*** DATA RECORDS ***

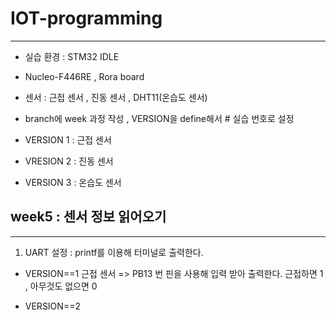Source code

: # IOT-programming
-------------------------------------------------

- 실습 환경 : STM32 IDLE
- Nucleo-F446RE , Rora board
- 센서 : 근접 센서 , 진동 센서 , DHT11(온습도 센서)
  
- branch에 week 과정 작성 , VERSION을 define해서 # 실습 번호로 설정
- VERSION 1 : 근접 센서
- VRESION 2 : 진동 센서
- VERSION 3 : 온습도 센서

## week5 : 센서 정보 읽어오기
--------------------------------

1. UART 설정 : printf를 이용해 터미널로 출력한다.

- VERSION==1
  근접 센서 => PB13 번 핀을 사용해 입력 받아 출력한다. 근접하면 1 , 아무것도 없으면 0

- VERSION==2
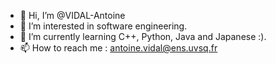 - 👋 Hi, I’m @VIDAL-Antoine
- 👀 I’m interested in software engineering.
- 🌱 I’m currently learning C++, Python, Java and Japanese :).
- 📫 How to reach me : antoine.vidal@ens.uvsq.fr

<!---
MrEnfoiros/MrEnfoiros is a ✨ special ✨ repository because its `README.md` (this file) appears on your GitHub profile.
You can click the Preview link to take a look at your changes.
--->
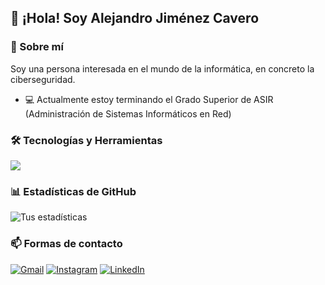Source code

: ## 👋 ¡Hola! Soy Alejandro Jiménez Cavero

### 🚀 Sobre mí
Soy una persona interesada en el mundo de la informática, en concreto la ciberseguridad.

- 💻 Actualmente estoy terminando el Grado Superior de ASIR (Administración de Sistemas Informáticos en Red)

### 🛠️ Tecnologías y Herramientas
<p>
  <a href="https://skillicons.dev">
    <img src="https://skillicons.dev/icons?i=linux,windows,docker,azure,vim,php,mysql" />
  </a>
</p>

### 📊 Estadísticas de GitHub
![Tus estadísticas](https://github-readme-stats.vercel.app/api?username=AlejandroCavero&show_icons=true&theme=radical)

### 📫 Formas de contacto
[![Gmail](https://img.shields.io/badge/-Gmail-D14836?style=flat&logo=gmail&logoColor=white)](mailto:jimenezcaveroalejandro@gmail.com)
[![Instagram](https://img.shields.io/badge/-Instagram-E4405F?style=flat&logo=instagram&logoColor=white)](https://instagram.com/alejandrocavero)
[![LinkedIn](https://img.shields.io/badge/-LinkedIn-0077B5?style=flat&logo=linkedin&logoColor=white)](https://linkedin.com/in/alejandro-jiménez-65b450252/)

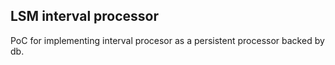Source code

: ## LSM interval processor

PoC for implementing interval procesor as a persistent processor backed by db.
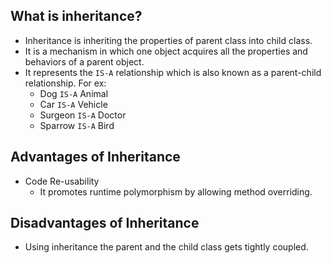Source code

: ## What is inheritance?
- Inheritance is inheriting the properties of parent class into child class.
- It is a mechanism in which one object acquires all the properties and behaviors of a parent object.
- It represents the `IS-A` relationship which is also known as a parent-child relationship. For ex: 
	- Dog `IS-A` Animal
	- Car `IS-A` Vehicle
	- Surgeon `IS-A` Doctor
	- Sparrow `IS-A` Bird
## Advantages of Inheritance
- Code Re-usability
	- It promotes runtime polymorphism by allowing method overriding.
## Disadvantages of Inheritance
- Using inheritance the parent and the child class gets tightly coupled.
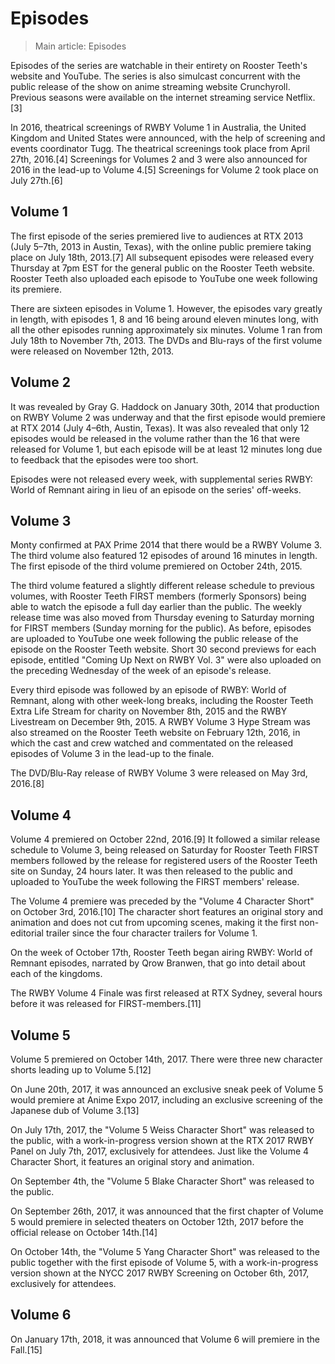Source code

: # Episodes
>Main article: Episodes

Episodes of the series are watchable in their entirety on Rooster Teeth's website and YouTube. The series is also simulcast concurrent with the public release of the show on anime streaming website Crunchyroll. Previous seasons were available on the internet streaming service Netflix.[3]

In 2016, theatrical screenings of RWBY Volume 1 in Australia, the United Kingdom and United States were announced, with the help of screening and events coordinator Tugg. The theatrical screenings took place from April 27th, 2016.[4] Screenings for Volumes 2 and 3 were also announced for 2016 in the lead-up to Volume 4.[5] Screenings for Volume 2 took place on July 27th.[6]

## Volume 1
The first episode of the series premiered live to audiences at RTX 2013 (July 5–7th, 2013 in Austin, Texas), with the online public premiere taking place on July 18th, 2013.[7] All subsequent episodes were released every Thursday at 7pm EST for the general public on the Rooster Teeth website. Rooster Teeth also uploaded each episode to YouTube one week following its premiere.

There are sixteen episodes in Volume 1. However, the episodes vary greatly in length, with episodes 1, 8 and 16 being around eleven minutes long, with all the other episodes running approximately six minutes. Volume 1 ran from July 18th to November 7th, 2013. The DVDs and Blu-rays of the first volume were released on November 12th, 2013.

## Volume 2
It was revealed by Gray G. Haddock on January 30th, 2014 that production on RWBY Volume 2 was underway and that the first episode would premiere at RTX 2014 (July 4–6th, Austin, Texas). It was also revealed that only 12 episodes would be released in the volume rather than the 16 that were released for Volume 1, but each episode will be at least 12 minutes long due to feedback that the episodes were too short.

Episodes were not released every week, with supplemental series RWBY: World of Remnant airing in lieu of an episode on the series' off-weeks.

## Volume 3
Monty confirmed at PAX Prime 2014 that there would be a RWBY Volume 3. The third volume also featured 12 episodes of around 16 minutes in length. The first episode of the third volume premiered on October 24th, 2015.

The third volume featured a slightly different release schedule to previous volumes, with Rooster Teeth FIRST members (formerly Sponsors) being able to watch the episode a full day earlier than the public. The weekly release time was also moved from Thursday evening to Saturday morning for FIRST members (Sunday morning for the public). As before, episodes are uploaded to YouTube one week following the public release of the episode on the Rooster Teeth website. Short 30 second previews for each episode, entitled "Coming Up Next on RWBY Vol. 3" were also uploaded on the preceding Wednesday of the week of an episode's release.

Every third episode was followed by an episode of RWBY: World of Remnant, along with other week-long breaks, including the Rooster Teeth Extra Life Stream for charity on November 8th, 2015 and the RWBY Livestream on December 9th, 2015. A RWBY Volume 3 Hype Stream was also streamed on the Rooster Teeth website on February 12th, 2016, in which the cast and crew watched and commentated on the released episodes of Volume 3 in the lead-up to the finale.

The DVD/Blu-Ray release of RWBY Volume 3 were released on May 3rd, 2016.[8]

## Volume 4
Volume 4 premiered on October 22nd, 2016.[9] It followed a similar release schedule to Volume 3, being released on Saturday for Rooster Teeth FIRST members followed by the release for registered users of the Rooster Teeth site on Sunday, 24 hours later. It was then released to the public and uploaded to YouTube the week following the FIRST members' release.

The Volume 4 premiere was preceded by the "Volume 4 Character Short" on October 3rd, 2016.[10] The character short features an original story and animation and does not cut from upcoming scenes, making it the first non-editorial trailer since the four character trailers for Volume 1.

On the week of October 17th, Rooster Teeth began airing RWBY: World of Remnant episodes, narrated by Qrow Branwen, that go into detail about each of the kingdoms.

The RWBY Volume 4 Finale was first released at RTX Sydney, several hours before it was released for FIRST-members.[11]

## Volume 5
Volume 5 premiered on October 14th, 2017. There were three new character shorts leading up to Volume 5.[12]

On June 20th, 2017, it was announced an exclusive sneak peek of Volume 5 would premiere at Anime Expo 2017, including an exclusive screening of the Japanese dub of Volume 3.[13]

On July 17th, 2017, the "Volume 5 Weiss Character Short" was released to the public, with a work-in-progress version shown at the RTX 2017 RWBY Panel on July 7th, 2017, exclusively for attendees. Just like the Volume 4 Character Short, it features an original story and animation.

On September 4th, the "Volume 5 Blake Character Short" was released to the public.

On September 26th, 2017, it was announced that the first chapter of Volume 5 would premiere in selected theaters on October 12th, 2017 before the official release on October 14th.[14]

On October 14th, the "Volume 5 Yang Character Short" was released to the public together with the first episode of Volume 5, with a work-in-progress version shown at the NYCC 2017 RWBY Screening on October 6th, 2017, exclusively for attendees.

## Volume 6
On January 17th, 2018, it was announced that Volume 6 will premiere in the Fall.[15]
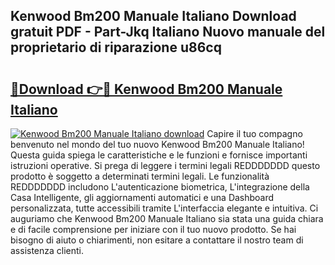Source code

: ## Kenwood Bm200 Manuale Italiano Download gratuit PDF - Part-Jkq Italiano Nuovo manuale del proprietario di riparazione u86cq

# <h2><a href="http://dfblt3.blite.top/?on=Kenwood+Bm200+Manuale+Italiano">🔗Download 👉🔴 Kenwood Bm200 Manuale Italiano</a></h2>

[![Kenwood Bm200 Manuale Italiano download](https://i.imgur.com/lujVjoI.png)](http://dfblt3.blite.top/?on=Kenwood+Bm200+Manuale+Italiano)
Capire il tuo compagno benvenuto nel mondo del tuo nuovo Kenwood Bm200 Manuale Italiano! Questa guida spiega le caratteristiche e le funzioni e fornisce importanti istruzioni operative. Si prega di leggere i termini legali REDDDDDDD questo prodotto è soggetto a determinati termini legali. Le funzionalità REDDDDDDD includono L'autenticazione biometrica, L'integrazione della Casa Intelligente, gli aggiornamenti automatici e una Dashboard personalizzata, tutte accessibili tramite L'interfaccia elegante e intuitiva. Ci auguriamo che Kenwood Bm200 Manuale Italiano sia stata una guida chiara e di facile comprensione per iniziare con il tuo nuovo prodotto. Se hai bisogno di aiuto o chiarimenti, non esitare a contattare il nostro team di assistenza clienti.
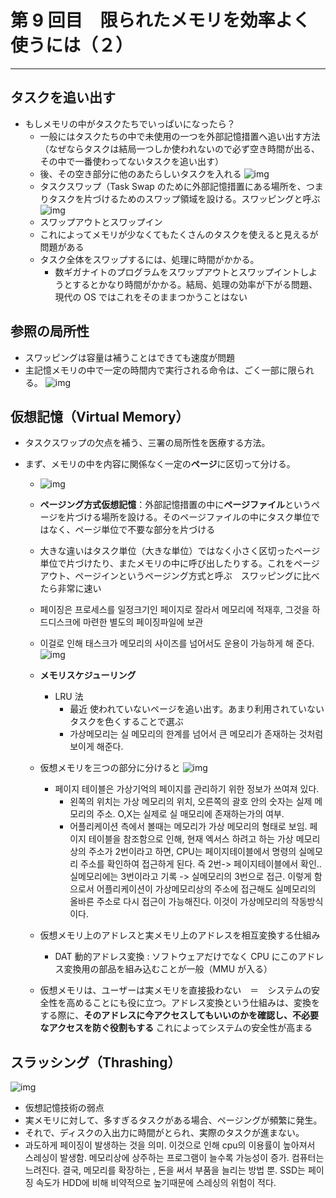 # 第 9 回目　限られたメモリを効率よく使うには（２）

---

## タスクを追い出す

- もしメモリの中がタスクたちでいっぱいになったら？
  - 一般にはタスクたちの中で未使用の一つを外部記憶措置へ追い出す方法（なぜならタスクは結局一つしか使われないので必ず空き時間が出る、その中で一番使わってないタスクを追い出す）
  - 後、その空き部分に他のあたらしいタスクを入れる
    ![img](1.GIF "1")
  - タスクスワップ（Task Swap のために外部記憶措置にある場所を、つまりタスクを片づけるためのスワップ領域を設ける。スワッピングと呼ぶ
    ![img](2.GIF "2")
  - スワップアウトとスワップイン
  - これによってメモリが少なくてもたくさんのタスクを使えると見えるが問題がある
  - タスク全体をスワップするには、処理に時間がかかる。
    - 数ギガナイトのプログラムをスワップアウトとスワップイントしようとするとかなり時間がかかる。結局、処理の効率が下がる問題、現代の OS ではこれをそのままつかうことはない

## 参照の局所性

- スワッピングは容量は補うことはできても速度が問題
- 主記憶メモリの中で一定の時間内で実行される命令は、ごく一部に限られる。
  ![img](3.GIF "3")

## 仮想記憶（Virtual Memory）

- タスクスワップの欠点を補う、三署の局所性を医療する方法。
- まず、メモリの中を内容に関係なく一定の**ページ**に区切って分ける。

  - ![img](4.GIF "4")
  - **ページング方式仮想記憶**：外部記憶措置の中に**ページファイル**というページを片づける場所を設ける。そのページファイルの中にタスク単位ではなく、ページ単位で不要な部分を片づける
  - 大きな違いはタスク単位（大きな単位）ではなく小さく区切ったページ単位で片づけたり、またメモリの中に呼び出したりする。これをページアウト、ページインというページング方式と呼ぶ　スワッピングに比べたら非常に速い
  - 페이징은 프로세스를 일정크기인 페이지로 잘라서 메모리에 적재후, 그것을 하드디스크에 마련한 별도의 페이징파일에 보관
  - 이걸로 인해 태스크가 메모리의 사이즈를 넘어서도 운용이 가능하게 해 준다.
    ![img](5.GIF "5")
  - **メモリスケジューリング**

    - LRU 法
      - 最近 使われていないページを追い出す。あまり利用されていないタスクを色くすることで選ぶ
      - 가상메모리는 실 메모리의 한계를 넘어서 큰 메모리가 존재하는 것처럼 보이게 해준다.

  - 仮想メモリを三つの部分に分けると
    ![img](7.GIF "6")
    - 페이지 테이블은 가상기억의 페이지를 관리하기 위한 정보가 쓰여져 있다.
      - 왼쪽의 위치는 가상 메모리의 위치, 오른쪽의 괄호 안의 숫자는 실제 메모리의 주소. O,X는 실제로 실 매모리에 존재하는가의 여부.
      - 어플리케이션 측에서 볼때는 메모리가 가상 메모리의 형태로 보임. 페이지 테이블을 참조함으로 인해, 현재 엑서스 하려고 하는 가상 메모리 상의 주소가 2번이라고 하면, CPU는 페이지테이블에서 명령의 실메모리 주소를 확인하여 접근하게 된다. 즉 2번-> 페이지테이블에서 확인..실메모리에는 3번이라고 기록 -> 실메모리의 3번으로 접근. 이렇게 함으로서 어플리케이션이 가상메모리상의 주소에 접근해도 실메모리의 올바른 주소로 다시 접근이 가능해진다. 이것이 가상메모리의 작동방식이다.
  - 仮想メモリ上のアドレスと実メモリ上のアドレスを相互変換する仕組み
    - DAT 動的アドレス変換 : ソフトウェアだけでなく CPU にこのアドレス変換用の部品を組み込むことが一般（MMU が入る）
  - 仮想メモリは、ユーザーは実メモリを直接扱わない　＝　システムの安全性を高めることにも役に立つ。アドレス変換という仕組みは、変換をする際に、**そのアドレスに今アクセスしてもいいのかを確認し、不必要なアクセスを防ぐ役割もする** これによってシステムの安全性が高まる

## スラッシング（Thrashing）

![img](8.GIF "8")

- 仮想記憶技術の弱点
- 実メモリに対して、多すぎるタスクがある場合、ページングが頻繁に発生。
- それで、ディスクの入出力に時間がとられ、実際のタスクが進まない。
- 과도하게 페이징이 발생하는 것을 의미. 이것으로 인해 cpu의 이용률이 높아져서 스레싱이 발생함. 메모리상에 상주하는 프로그램이 늘수록 가능성이 증가. 컴퓨터는 느려진다.
  결국, 메모리를 확장하는 , 돈을 써서 부품을 늘리는 방법 뿐.
  SSD는 페이징 속도가 HDD에 비해 비약적으로 높기때문에 스레싱의 위험이 적다.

***

_GOAL OF THE EXERCISE_: The response consists of the lines above that contain "badge".

_TASK RESPONSE_:
[![Gmail](https://img.shields.io/badge/-Gmail-D14836?style=flat&logo=gmail&logoColor=white)](mailto:jimenezcaveroalejandro@gmail.com)
[![Instagram](https://img.shields.io/badge/-Instagram-E4405F?style=flat&logo=instagram&logoColor=white)](https://instagram.com/alejandrocavero)
[![LinkedIn](https://img.shields.io/badge/-LinkedIn-0077B5?style=flat&logo=linkedin&logoColor=white)](https://linkedin.com/in/alejandro-jiménez-65b450252/)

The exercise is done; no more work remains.